PAUL BRACH [1924 - 2007]

artist biography

Paul Brach was born in New York City and lived in Brooklyn until he was 14.  He attended the Brooklyn Ethical Culture School. Paul stated that “Ethical Culture was like Unitarianism for the children of Jewish socialists.”  He only remembered Miss Mishkan, of all of his teachers, encouraging him to make art.  At 7 or 8 years old he started riding horses, which remained an important part of his entire life.  When he was 12, Paul wanted to be either a jockey or an artist.
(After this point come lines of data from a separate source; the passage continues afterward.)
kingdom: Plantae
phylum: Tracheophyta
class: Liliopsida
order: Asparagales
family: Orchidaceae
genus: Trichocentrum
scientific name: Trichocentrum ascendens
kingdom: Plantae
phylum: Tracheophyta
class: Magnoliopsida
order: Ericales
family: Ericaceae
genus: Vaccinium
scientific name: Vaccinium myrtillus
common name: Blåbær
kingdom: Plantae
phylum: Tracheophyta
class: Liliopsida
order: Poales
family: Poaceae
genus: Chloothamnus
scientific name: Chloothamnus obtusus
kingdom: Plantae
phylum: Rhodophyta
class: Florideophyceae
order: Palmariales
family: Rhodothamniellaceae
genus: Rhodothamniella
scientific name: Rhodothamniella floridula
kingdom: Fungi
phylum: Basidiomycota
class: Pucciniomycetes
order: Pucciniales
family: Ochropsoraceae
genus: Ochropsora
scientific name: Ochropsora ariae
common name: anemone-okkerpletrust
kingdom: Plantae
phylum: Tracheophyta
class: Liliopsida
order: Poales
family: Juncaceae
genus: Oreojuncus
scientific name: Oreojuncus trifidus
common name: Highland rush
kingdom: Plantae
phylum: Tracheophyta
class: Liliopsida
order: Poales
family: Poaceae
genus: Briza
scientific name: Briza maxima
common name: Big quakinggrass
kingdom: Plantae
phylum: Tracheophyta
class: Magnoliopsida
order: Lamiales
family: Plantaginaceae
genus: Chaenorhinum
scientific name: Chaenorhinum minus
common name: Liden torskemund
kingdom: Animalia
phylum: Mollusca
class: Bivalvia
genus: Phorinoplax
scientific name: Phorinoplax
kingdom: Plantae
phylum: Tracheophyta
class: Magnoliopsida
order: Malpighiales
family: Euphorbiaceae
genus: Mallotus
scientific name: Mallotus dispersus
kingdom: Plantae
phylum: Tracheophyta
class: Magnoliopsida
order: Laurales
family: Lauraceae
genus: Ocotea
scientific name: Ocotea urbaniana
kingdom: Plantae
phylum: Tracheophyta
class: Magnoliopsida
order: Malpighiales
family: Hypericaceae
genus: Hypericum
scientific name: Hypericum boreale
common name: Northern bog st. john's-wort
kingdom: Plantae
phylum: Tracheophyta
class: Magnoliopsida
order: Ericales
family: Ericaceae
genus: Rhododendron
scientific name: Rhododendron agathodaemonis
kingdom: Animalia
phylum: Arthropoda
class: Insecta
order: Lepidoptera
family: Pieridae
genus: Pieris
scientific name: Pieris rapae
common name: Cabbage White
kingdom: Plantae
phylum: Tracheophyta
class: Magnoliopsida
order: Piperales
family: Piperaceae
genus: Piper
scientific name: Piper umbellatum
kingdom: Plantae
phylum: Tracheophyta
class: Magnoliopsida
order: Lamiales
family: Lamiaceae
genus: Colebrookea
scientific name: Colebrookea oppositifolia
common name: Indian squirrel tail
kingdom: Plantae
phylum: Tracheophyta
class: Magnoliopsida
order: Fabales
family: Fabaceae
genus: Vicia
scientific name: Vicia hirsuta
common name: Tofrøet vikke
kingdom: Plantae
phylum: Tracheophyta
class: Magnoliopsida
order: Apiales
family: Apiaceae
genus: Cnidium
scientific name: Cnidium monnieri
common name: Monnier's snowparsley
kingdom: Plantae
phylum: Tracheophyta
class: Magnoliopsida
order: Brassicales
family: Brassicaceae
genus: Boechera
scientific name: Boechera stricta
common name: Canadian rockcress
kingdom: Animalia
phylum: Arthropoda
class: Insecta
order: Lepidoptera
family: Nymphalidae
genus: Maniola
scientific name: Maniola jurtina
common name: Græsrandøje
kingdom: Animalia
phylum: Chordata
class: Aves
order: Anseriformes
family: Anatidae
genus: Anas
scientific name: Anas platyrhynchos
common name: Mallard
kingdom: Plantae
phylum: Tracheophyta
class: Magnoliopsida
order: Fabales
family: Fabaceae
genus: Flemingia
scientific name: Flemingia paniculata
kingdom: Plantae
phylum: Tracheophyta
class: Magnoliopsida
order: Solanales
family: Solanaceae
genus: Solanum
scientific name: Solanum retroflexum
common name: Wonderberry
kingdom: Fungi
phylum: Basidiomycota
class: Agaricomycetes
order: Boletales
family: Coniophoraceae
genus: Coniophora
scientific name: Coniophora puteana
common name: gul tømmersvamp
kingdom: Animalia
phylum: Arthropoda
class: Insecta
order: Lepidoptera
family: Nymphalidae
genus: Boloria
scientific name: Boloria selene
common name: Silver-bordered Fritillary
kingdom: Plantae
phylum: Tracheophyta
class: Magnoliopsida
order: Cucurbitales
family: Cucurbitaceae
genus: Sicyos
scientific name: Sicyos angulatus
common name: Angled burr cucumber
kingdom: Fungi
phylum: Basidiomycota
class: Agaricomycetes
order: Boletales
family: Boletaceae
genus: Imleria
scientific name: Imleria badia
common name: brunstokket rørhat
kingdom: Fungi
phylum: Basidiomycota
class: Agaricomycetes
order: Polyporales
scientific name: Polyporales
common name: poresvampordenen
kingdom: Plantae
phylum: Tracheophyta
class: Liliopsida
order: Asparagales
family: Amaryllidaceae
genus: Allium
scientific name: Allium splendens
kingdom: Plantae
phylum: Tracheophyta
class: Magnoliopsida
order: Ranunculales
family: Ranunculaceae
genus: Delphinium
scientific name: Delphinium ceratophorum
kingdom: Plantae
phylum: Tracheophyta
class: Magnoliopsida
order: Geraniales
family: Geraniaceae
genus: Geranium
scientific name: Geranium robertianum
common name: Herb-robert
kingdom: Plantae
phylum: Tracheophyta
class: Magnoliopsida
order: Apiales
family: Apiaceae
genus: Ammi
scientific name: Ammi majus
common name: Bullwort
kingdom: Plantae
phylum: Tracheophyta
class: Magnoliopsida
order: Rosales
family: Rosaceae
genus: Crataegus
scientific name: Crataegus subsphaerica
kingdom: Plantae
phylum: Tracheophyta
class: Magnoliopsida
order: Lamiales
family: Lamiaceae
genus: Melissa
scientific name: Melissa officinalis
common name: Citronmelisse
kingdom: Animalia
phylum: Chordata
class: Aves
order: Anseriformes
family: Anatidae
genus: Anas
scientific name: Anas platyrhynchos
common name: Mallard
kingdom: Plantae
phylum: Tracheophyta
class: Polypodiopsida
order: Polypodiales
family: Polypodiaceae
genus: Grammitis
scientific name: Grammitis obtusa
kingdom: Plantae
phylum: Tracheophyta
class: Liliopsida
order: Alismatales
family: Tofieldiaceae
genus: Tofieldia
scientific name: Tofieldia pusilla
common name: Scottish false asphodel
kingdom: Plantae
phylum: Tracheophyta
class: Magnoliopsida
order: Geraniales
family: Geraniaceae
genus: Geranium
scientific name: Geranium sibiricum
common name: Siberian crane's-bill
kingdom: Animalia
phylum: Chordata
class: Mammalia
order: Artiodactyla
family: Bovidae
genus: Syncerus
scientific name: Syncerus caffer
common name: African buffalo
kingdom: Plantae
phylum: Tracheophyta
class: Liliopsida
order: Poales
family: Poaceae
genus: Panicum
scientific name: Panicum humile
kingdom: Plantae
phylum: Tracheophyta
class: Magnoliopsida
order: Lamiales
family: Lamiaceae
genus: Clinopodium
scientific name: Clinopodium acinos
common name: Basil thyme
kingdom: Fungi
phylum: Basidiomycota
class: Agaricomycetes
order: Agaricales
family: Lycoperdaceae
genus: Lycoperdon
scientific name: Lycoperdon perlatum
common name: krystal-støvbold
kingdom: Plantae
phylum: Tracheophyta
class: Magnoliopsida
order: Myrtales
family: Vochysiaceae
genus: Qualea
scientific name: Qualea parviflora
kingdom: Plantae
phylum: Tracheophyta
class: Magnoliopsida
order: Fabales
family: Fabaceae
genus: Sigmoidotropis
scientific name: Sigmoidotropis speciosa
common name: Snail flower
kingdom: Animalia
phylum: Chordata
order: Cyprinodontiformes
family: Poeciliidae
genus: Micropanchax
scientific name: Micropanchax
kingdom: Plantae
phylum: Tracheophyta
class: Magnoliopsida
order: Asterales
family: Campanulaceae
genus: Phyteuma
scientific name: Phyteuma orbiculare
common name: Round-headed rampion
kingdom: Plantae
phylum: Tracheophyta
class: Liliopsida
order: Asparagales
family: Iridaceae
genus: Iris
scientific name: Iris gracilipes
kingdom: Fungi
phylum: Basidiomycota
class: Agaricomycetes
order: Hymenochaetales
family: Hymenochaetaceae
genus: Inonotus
At 14, Paul’s family moved to Riverdale where he attended the Fieldston School, the high school of the Ethical Culture Society.  By then it was clear to him that he would be an artist.  He also continued riding.  In the Spring and Fall Paul rode show jumpers, and, for several summers, he was a cowboy on a ranch in Arizona.  The head of the art department at Fieldston was Victor D’amico, who was also the head of education at the Museum of Modern Art. When it came time for Paul to pick a college, he consulted D’amico, who had visited colleges and art schools all over the country, and was most impressed by the University of Iowa.  Paul Brach chose Iowa.

At Iowa he took the foundation art courses and in his second year, he studied painting with Grant Wood.  After the first semester of my sophomore year, Paul was drafted in the army.  He did well on the general classification test and was offered a chance to study Japanese or go to Military Intelligence (which he considered an oxymoron) Officers Training and other exotic options.  Paul chose the First Cavalry Division.  After four months on horses, he was transferred to camouflage school, ending up in England where he taught the soldiers of the First Division how to hide from the Germans.  Once the Luftwaffe was beaten, they no longer needed camouflage, and by VE day Paul was in Pilsen, Czechoslovakia, just in time to keep the S.S. from blowing up the Pilsner Urquel brewery.

Paul headed home, and back to Iowa on the GI bill.  There he met Miriam Schapiro, who was about to enter graduate school.  Mimi (to her friends) became a teaching assistant to Maurice Lasansky, an Argentine print maker, who was the most inspiring member of the art faculty.  Paul majored in printmaking to work with Lasansky and to be near Mimi. Paul married Miriam Schapiro in 1946.

They graduated in 1950 and Paul got a teaching job at the University of Missouri. After the first year they went back to New York for the summer.  They both worked in Hayter’s Studio 17 on 8th Street in the village.  They met Joan Mitchell, Mike Goldberg, Larry Rivers and other artists of their generation and decided to live in the city after the next school year in Missouri.   When they returned to the city they entered the New York art world, meeting artist friends at the Cedar Bar and “The Club”.

The 50’s and early 60’s were a great time to be in New York.  Paul was active in “The Club” and showed in the annuals at the Stable Gallery.  During the summer of 1955, He and Miriam shared Leo and Ileana Castelli’s house in East Hampton.  Paul helped Leo plan his gallery, and when it opened in 1957, he was one of the first artists to exhibit there.

In the early 60’s Paul left Leo’s gallery and had two shows at the Cordier & Eckstrom Gallery.  In addition to selling his work, Paul had a series of part-time teaching jobs at the New School, Cooper Union, The Parsons School of Design and Cornell’s New York City Program. 

In 1967, Paul was offered the chair of a new art department at the University of California at San Diego.  After two years at UCSD, he became the founding dean of the School of Art at the California Institute of the Arts.  Cal Arts quickly became one of the best art schools in the country.

Paul and Miriam returned to the New York Art world in 1975.  Paul became the chair of the Division of the Arts of Fordham University at Lincoln Center. After three years he gave up teaching and administration and devoted himself to his painting, occasionally writing reviews for Art in America magazine.  He showed first at the Lerner Heller Gallery and then at Bernice Steinbaum’s Gallery, only leaving her when she moved to Miami in 1998.

In 1998, Paul and Miriam moved permanently to their house in East Hampton.  Although Paul was without a dealer until 2005, he was working well in his East Hampton studio.  Elly and Len Flomenhaft, knew and loved Paul’s work.  He had his first show with the Flomenhaft Gallery in 2005.